Rust is a systems programming language known for its focus on memory safety, zero-cost abstractions, and concurrency without data races. In this guide, we’ll cover the core building blocks of Rust programming—from managing memory with ownership and borrowing to leveraging smart pointers, traits, strings, concurrency, metaprogramming, iterators, closures, and the standard library collections.

Table of Contents

  1. Ownership, Borrowing, and Lifetimes
  2. Smart Pointers
  3. Traits and Trait Objects
  4. Demystifying Strings
  5. Concurrency with std::thread
  6. Metaprogramming and Macros
  7. Iterators and Closures
  8. Standard Library Collections

Ownership, Borrowing, and Lifetimes

Rust’s unique approach to memory safety is built on three interrelated concepts:

  • Ownership: Each piece of data has a single owner. When the owner goes out of scope, the data is dropped.
  • Borrowing: Instead of transferring ownership, you can lend references to data. There are immutable borrows (&T) that allow multiple readers, and mutable borrows (&mut T) that allow one writer at a time.
  • Lifetimes: Lifetimes ensure that references remain valid as long as needed and no longer.

Example: Ownership and Moving

Imagine a treasure chest that only one pirate can own at a time.

fn main() {
    let treasure = String::from("Gold Coins"); // treasure owns the data
    let captain_treasure = treasure; // Ownership moves to captain_treasure
    // println!("{}", treasure); // Error!

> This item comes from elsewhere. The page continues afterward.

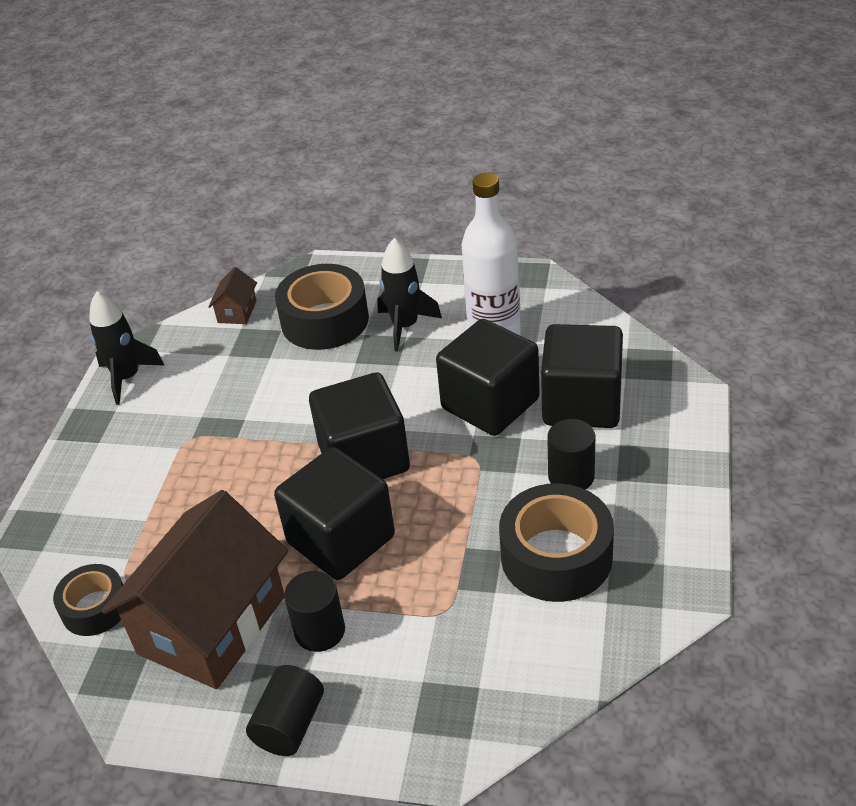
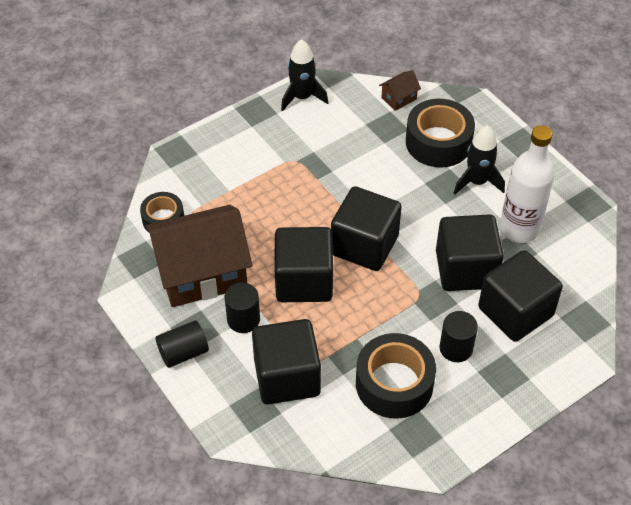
camera: 40 degrees right, 10 degrees up
none -> black cube [252,319,321,405]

The original owner no longer has access.
    println!("Captain's treasure: {}", captain_treasure);
}

Example: Borrowing and Lifetimes

A pirate can lend a map without giving up the treasure.

fn main() {
    let treasure = String::from("Gold Coins");
    {
        let map = &treasure; // Borrowing the treasure as an immutable reference
        println!("Reading the treasure map: {}", map);
        // `map` is valid only within this block.
    }
    // Now, treasure is free of borrows.
    println!("Treasure is still safe: {}", treasure);
}

Example: Mutable Borrowing

A single pirate can modify the treasure, but only one mutable reference is allowed at a time.

fn main() {
    let mut treasure = String::from("Gold Coins");
    
    // Borrow immutably for a read
    println!("Initial treasure: {}", &treasure);
    
    {
        let mut mutable_ref = &mut treasure; // Unique mutable borrow
        mutable_ref.push_str(" and Silver Coins");
        println!("Modified treasure: {}", mutable_ref);
    } // mutable_ref goes out of scope here
    
    // Now we can borrow again
    println!("Final treasure: {}", treasure);
}

Smart Pointers

Smart pointers extend regular pointers with extra capabilities like heap allocation, shared ownership, and interior mutability.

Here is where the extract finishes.